Guest Post: Courtney Kelley & Kate Gagnon Osborne

I have stepped away for a few weeks to enjoy my new baby girl. As a gift to you dear knitters I offer you a mini-series of guest posts by some treasured folk from the knitting industry. They share with us what knitting in the summer means for them. Enjoy! For both of us, our summer knitting looks almost exactly like our winter knitting, as we tend to constantly knit with the cooler seasons in mind. Summer knitting, though, comes with more interruptions - many of which are welcome ones!  Courtney's summers are now occupied with feeding the chickens, tending the garden and watching the sunset and hanging out by the river well into the nighttime. For Kate, this summer has already looked a lot different than summer's past. For the last few years, she has spent her spare time at the local city animal shelter and fostering dogs, knitting in the evenings once everyone has been walked and fed, but this summer she will be spending her spare time - or, really, all of her time when not at work! - wrangling her infant daughter, Charlie.

Courtney's summer knitting often involves socks, something she rarely knits other times of year. She's a sweater knitter, and begrudges the summer heat and turns to smaller accessories. She's already begun obsessing about knitting her 4 year old son a new back-to-school sweater for September...though she has yet to cast on.
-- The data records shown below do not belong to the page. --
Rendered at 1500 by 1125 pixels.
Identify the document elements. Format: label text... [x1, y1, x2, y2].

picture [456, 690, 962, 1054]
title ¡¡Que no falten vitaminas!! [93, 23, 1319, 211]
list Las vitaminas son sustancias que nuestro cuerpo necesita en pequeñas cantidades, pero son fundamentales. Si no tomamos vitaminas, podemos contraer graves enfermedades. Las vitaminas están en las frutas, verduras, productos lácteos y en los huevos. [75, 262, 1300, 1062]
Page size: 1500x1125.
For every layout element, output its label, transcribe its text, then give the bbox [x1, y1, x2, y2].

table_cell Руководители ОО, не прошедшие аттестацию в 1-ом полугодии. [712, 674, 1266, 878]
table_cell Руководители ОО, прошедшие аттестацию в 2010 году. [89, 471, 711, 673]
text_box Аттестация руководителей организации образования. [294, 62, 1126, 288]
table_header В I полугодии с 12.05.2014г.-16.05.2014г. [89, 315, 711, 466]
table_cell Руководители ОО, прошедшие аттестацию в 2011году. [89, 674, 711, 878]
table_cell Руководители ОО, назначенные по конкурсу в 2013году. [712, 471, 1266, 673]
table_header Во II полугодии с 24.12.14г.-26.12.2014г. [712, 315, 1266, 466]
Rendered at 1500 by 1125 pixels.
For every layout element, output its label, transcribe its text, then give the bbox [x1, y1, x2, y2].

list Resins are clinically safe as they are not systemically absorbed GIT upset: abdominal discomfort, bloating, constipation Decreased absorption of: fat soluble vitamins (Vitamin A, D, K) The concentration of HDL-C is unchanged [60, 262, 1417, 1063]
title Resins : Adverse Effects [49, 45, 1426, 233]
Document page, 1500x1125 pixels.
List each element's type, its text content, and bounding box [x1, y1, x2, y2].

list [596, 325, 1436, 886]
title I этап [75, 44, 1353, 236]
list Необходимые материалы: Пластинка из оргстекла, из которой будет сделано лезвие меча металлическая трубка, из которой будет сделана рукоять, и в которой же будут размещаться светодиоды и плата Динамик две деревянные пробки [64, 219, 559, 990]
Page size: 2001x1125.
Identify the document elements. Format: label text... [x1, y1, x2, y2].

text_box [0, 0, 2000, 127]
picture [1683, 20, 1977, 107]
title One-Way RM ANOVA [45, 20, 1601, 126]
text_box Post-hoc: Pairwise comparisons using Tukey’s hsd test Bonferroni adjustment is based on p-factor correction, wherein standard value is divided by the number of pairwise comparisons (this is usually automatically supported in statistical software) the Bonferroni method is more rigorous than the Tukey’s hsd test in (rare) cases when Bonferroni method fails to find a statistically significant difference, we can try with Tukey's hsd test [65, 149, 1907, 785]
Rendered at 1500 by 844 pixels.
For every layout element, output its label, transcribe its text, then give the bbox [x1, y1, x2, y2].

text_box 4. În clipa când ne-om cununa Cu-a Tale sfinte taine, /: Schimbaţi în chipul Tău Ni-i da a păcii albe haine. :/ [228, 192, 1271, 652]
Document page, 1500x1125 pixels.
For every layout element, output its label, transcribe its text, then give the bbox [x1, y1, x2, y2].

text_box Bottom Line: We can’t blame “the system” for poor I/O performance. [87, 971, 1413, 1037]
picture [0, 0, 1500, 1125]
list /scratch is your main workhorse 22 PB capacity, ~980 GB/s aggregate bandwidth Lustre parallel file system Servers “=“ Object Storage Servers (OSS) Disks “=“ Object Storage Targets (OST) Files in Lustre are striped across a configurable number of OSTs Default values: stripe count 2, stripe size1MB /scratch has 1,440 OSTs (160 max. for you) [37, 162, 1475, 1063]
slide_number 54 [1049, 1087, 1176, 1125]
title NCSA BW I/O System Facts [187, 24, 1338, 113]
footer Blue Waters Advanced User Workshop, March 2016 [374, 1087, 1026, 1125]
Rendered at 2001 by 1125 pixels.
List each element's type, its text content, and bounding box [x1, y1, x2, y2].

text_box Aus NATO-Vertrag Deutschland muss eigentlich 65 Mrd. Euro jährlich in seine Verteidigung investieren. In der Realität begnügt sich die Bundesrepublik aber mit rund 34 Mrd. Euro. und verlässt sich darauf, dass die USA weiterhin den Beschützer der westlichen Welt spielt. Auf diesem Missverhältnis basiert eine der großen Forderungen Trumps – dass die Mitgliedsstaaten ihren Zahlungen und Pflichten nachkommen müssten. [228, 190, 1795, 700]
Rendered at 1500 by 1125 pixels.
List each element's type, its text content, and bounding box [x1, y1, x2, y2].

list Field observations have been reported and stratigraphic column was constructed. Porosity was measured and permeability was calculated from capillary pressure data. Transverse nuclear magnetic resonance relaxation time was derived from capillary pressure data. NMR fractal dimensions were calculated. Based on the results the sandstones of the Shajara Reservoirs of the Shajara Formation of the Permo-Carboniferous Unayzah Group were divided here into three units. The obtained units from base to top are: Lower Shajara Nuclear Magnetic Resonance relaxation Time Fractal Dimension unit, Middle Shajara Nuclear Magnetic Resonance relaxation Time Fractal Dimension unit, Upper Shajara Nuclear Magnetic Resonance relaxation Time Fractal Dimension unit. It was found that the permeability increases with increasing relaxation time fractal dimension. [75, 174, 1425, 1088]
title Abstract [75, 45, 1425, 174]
Kate's summer knitting has already begun, and when not swatching and designing for Kelbourne - her mind and hands are already working on garments to be published next winter - she has turned to creating outfits for Charlie to wear come fall. She recently finished Hannah's Tiny Rock Coast in the 6-12 month size out of the Fibre Company's Canopy Fingering in the color guava for her to wear once the weather cools in September. She's also on a sewing kick, and has been obsessively making her "Big Butt Baby Pants", a knitting pattern by Rae Hoekstra. Ever with her mind on yarn, though, she recently finished a pair of pants for her to wear with small lambs printed on them to help teach Charlie exactly where some of all her mom's yarn comes from. {And who can resist lambs on pants?}

Regardless of what the day brings, knitting is always on our minds, and we're not far from a pair of needles and yarn.